Essa preocupação é prioritária, o militar tem que ter rigidez física e mental para desempenhar a sua função. Isso tem sido uma preocupação. Durante a pandemia nós tivemos um aumento expressivo dos casos de psicose, depressão, ansiedade. Programas nesse sentido estão sendo desenvolvidos para acompanhar os militares não só previamente, antes do ingresso (na Força), como depois. Muitos casos aconteceram durante a pandemia. Na pandemia, eu tive a oportunidade de assumir o cargo de direção do Hospital Naval de Salvador, na Bahia, e tínhamos muitos militares com esse quadro de depressão e ansiedade. Recebíamos muitas notícias de pessoas que estavam morrendo e não sabíamos de que forma isso iria entrar no Brasil, quais necessidades, recursos, leitos, respiradores. Foi tudo muito rápido, difícil, atuamos numa guerra para poder desenvolver e dar as condições de atendimento que todos precisavam naquele momento. Muitas pessoas, realmente, acresceram de problemas psicossociais naquela época, e a gente continua trabalhando em cima dessas necessidades, desses programas, até hoje.

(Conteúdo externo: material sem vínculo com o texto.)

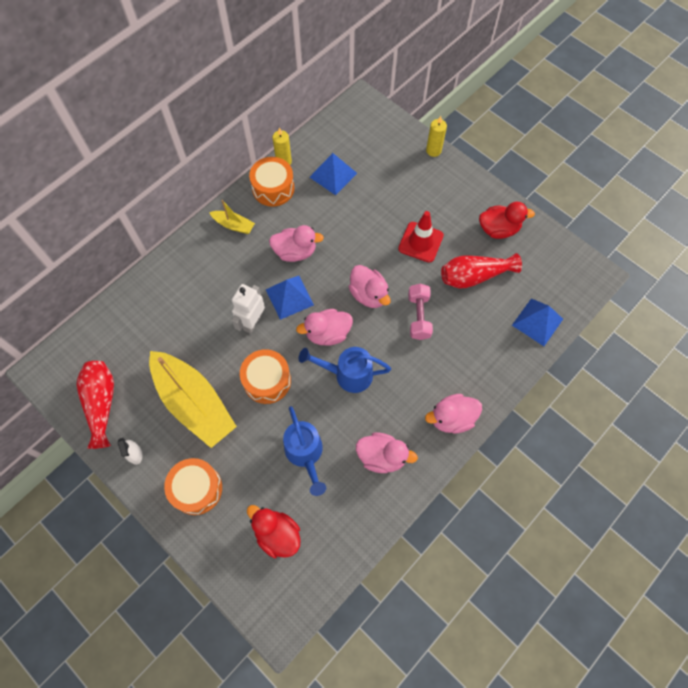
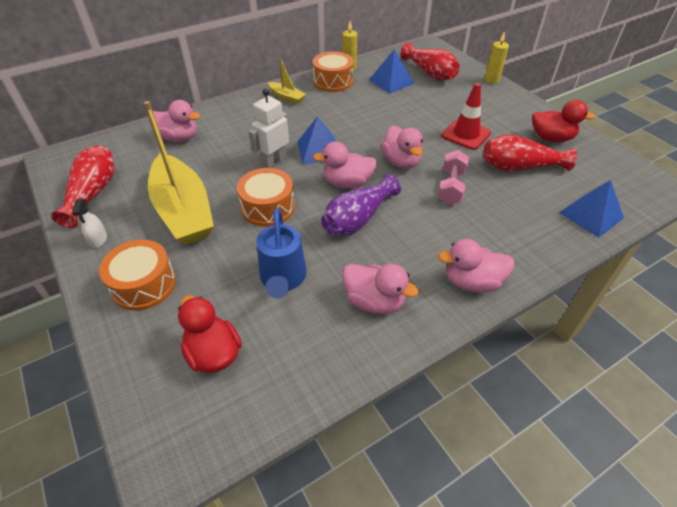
camera: 15 degrees right, 20 degrees down
(295, 252) = (337, 122): pink duck -> pink duck (178, 138)
(348, 374) = (358, 219): blue watering can -> purple vase
(369, 152) = (430, 73): none -> red vase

O que a senhora tem para falar às meninas que sonham em ingressar na Marinha?

Atualmente, a Marinha tem a possibilidade de ingresso em todos os níveis, desde adolescentes, no Colégio Naval, como quando saem no ensino médio. E outras que já têm o ensino técnico, profissionalizante completo, as recém formadas no ensino superior, todas têm espaço na carreira militar. É uma carreira atraente porque, independentemente do gênero, independentemente de todas as outras coisas, permite que você ingresse, desempenhe a sua função com eficiência, tenha a oportunidade de fazer um bom trabalho possa crescer profissionalmente dentro da instituição.